Still, Charlie Ergen-chaired Dish isn't abandoning a strategy to enter the U.S. wireless market by leveraging the company's TV business and spectrum assets to bring a new nationwide "triple play" service bundle to market.
Sprint and Dish continue to butt heads over a minority stake in fledgling wireless broadband service
Clearwire(CLWR). Meanwhile, the company still has an ability to come in with an offer for Sprint, even if investors will vote on the SoftBank transaction later in June.
Currently, Clearwire and a special committee run by its board of directors recommends shareholders approve Dish's $4.40 a share tender offer for the company's outstanding publicly traded shares. Sprint, already a majority owner of Clearwire, is offering $3.40 a share for the rest of Clearwire, in an effort to boost the company's overall wireless spectrum.

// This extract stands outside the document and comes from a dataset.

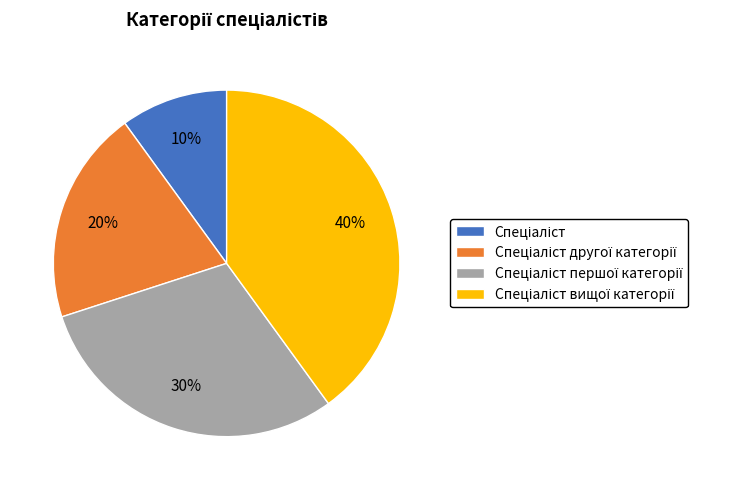

Does any single category account for the majority?

No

On Monday, Sprint sued both Dish and Clearwire and called
for an injunction on Dish's $4.40 a share tender, claiming the proposal infringes on its rights as an initial investor in Clearwire in 2008. The case is now headed for a Delaware Chancery court, where many M&A battles are resolved.
While many analysts initially questioned whether Dish's $4.40 a share tender would pass muster, Clearwire's decision to recommend the proposal to shareholders earlier in June marked a dramatic challenge to Sprint's consolidation plans.
Having nearly sealed its merger efforts with SoftBank, Sprint now appears primed to fight for Clearwire. The court case against Dish could be Sprint's last major battle in a multi-year effort to recapitalize and build the wireless network it needs to be a viable third player in the industry.
Proxy filings show a 12-month to 24-month consolidation dance between carriers such as Sprint, MetroPCS,
T-Mobile(TMUS - Get Report), Clearwire,
Leap Wireless(LEAP) and upstarts such as Dish Network.
Through merger efforts, carriers such Sprint and T-Mobile appear to believe they have something to play for in the U.S. wireless market, even after years of market share losses to
AT&T(T - Get Report) and
Verizon (VZ - Get Report) as customers took up high-network-intensity smartphones.
The question remains whether the likes of Sprint and T-Mobile can use low-cost, unlimited and subsidized smartphone plans to win back subscribers, as the market matures.
Lingering issues like Sprint's attempt to take full control of Clearwire could be a crucial.